Work instruction:
Going through the entries below, tally the lines that hold the word "formatter" and state the result alone.

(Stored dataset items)
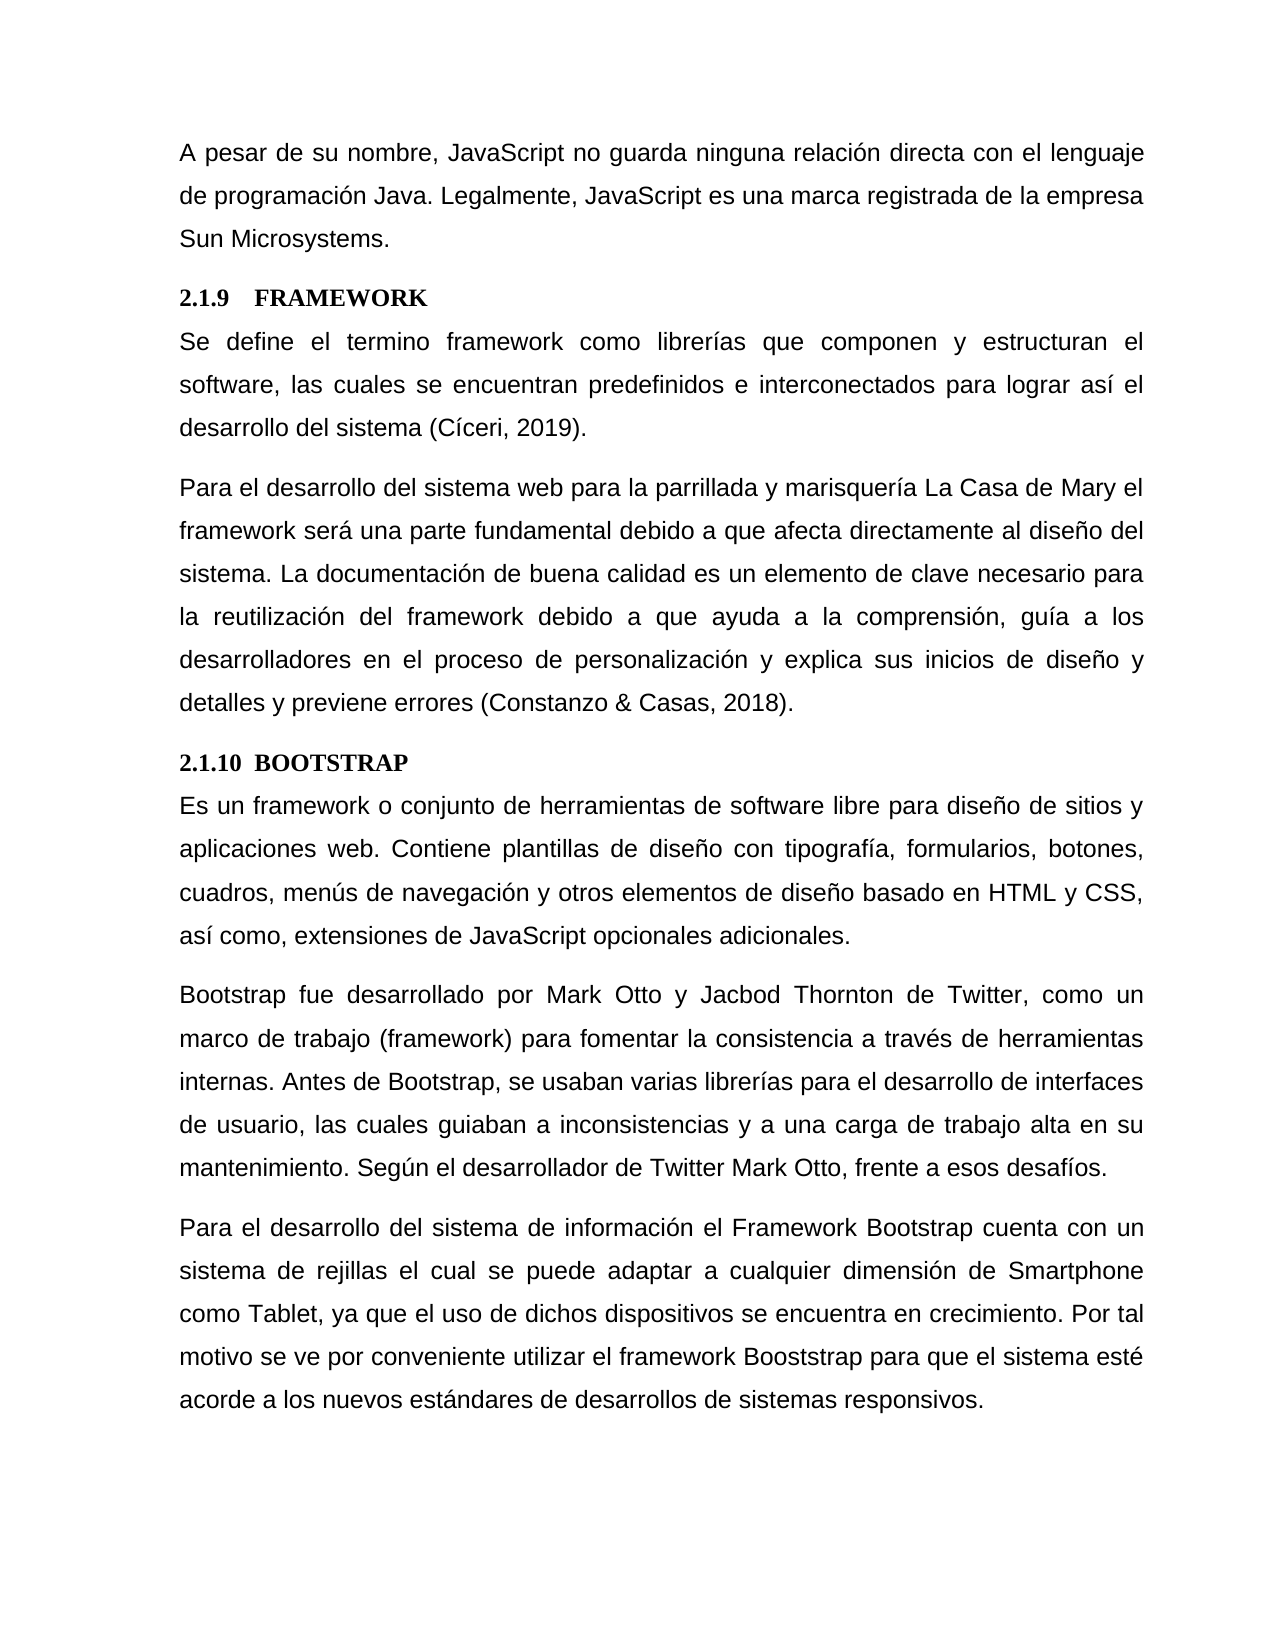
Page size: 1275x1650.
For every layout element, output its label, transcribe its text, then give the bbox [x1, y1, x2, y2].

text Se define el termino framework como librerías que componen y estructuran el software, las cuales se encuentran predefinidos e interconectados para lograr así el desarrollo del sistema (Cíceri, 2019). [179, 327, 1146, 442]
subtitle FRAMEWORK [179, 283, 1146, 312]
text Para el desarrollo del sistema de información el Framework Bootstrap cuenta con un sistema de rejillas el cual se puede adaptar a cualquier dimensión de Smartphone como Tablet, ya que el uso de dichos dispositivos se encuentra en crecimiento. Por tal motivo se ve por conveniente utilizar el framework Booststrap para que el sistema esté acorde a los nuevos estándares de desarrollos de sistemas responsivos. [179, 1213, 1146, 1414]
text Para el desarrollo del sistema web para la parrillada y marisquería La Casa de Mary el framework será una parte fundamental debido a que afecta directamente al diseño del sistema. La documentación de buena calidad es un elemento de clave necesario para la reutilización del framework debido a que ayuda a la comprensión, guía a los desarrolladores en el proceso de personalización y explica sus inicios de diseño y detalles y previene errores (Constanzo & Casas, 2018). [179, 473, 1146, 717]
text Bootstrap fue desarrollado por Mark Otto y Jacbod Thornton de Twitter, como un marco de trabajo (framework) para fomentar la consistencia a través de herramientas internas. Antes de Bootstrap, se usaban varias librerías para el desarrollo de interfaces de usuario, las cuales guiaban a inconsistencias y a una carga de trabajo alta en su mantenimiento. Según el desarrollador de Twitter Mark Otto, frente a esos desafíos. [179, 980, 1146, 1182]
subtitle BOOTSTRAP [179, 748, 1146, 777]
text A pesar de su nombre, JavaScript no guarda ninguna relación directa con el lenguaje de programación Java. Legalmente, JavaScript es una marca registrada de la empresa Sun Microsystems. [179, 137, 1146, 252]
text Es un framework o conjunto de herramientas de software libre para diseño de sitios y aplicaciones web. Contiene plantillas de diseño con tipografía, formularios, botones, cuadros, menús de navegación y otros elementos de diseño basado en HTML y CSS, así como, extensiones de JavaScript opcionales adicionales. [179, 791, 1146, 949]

--

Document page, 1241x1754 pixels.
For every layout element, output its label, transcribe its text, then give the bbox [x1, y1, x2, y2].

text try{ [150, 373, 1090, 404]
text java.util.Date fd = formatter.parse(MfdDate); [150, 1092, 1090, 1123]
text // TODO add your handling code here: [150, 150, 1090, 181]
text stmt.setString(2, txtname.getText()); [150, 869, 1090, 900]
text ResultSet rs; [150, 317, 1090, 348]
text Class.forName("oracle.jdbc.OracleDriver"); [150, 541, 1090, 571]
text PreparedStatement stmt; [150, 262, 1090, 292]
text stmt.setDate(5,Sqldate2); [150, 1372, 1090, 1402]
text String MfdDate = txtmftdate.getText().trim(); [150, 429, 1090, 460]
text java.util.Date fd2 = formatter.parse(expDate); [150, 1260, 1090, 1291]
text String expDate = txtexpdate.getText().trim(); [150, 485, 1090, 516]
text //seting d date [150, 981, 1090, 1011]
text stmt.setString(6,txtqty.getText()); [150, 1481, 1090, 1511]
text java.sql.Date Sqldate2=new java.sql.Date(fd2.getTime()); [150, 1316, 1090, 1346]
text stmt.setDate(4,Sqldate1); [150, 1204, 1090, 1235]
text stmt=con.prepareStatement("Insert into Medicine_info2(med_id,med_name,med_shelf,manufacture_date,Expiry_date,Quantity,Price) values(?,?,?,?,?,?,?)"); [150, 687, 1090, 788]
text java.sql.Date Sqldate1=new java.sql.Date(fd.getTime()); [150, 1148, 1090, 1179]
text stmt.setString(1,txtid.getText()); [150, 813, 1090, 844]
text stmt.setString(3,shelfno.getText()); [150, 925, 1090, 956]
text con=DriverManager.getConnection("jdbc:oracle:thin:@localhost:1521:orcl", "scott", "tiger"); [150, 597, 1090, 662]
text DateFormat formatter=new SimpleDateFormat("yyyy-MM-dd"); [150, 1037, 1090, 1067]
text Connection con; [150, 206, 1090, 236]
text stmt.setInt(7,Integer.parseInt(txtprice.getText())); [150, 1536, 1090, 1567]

Problem solution:
3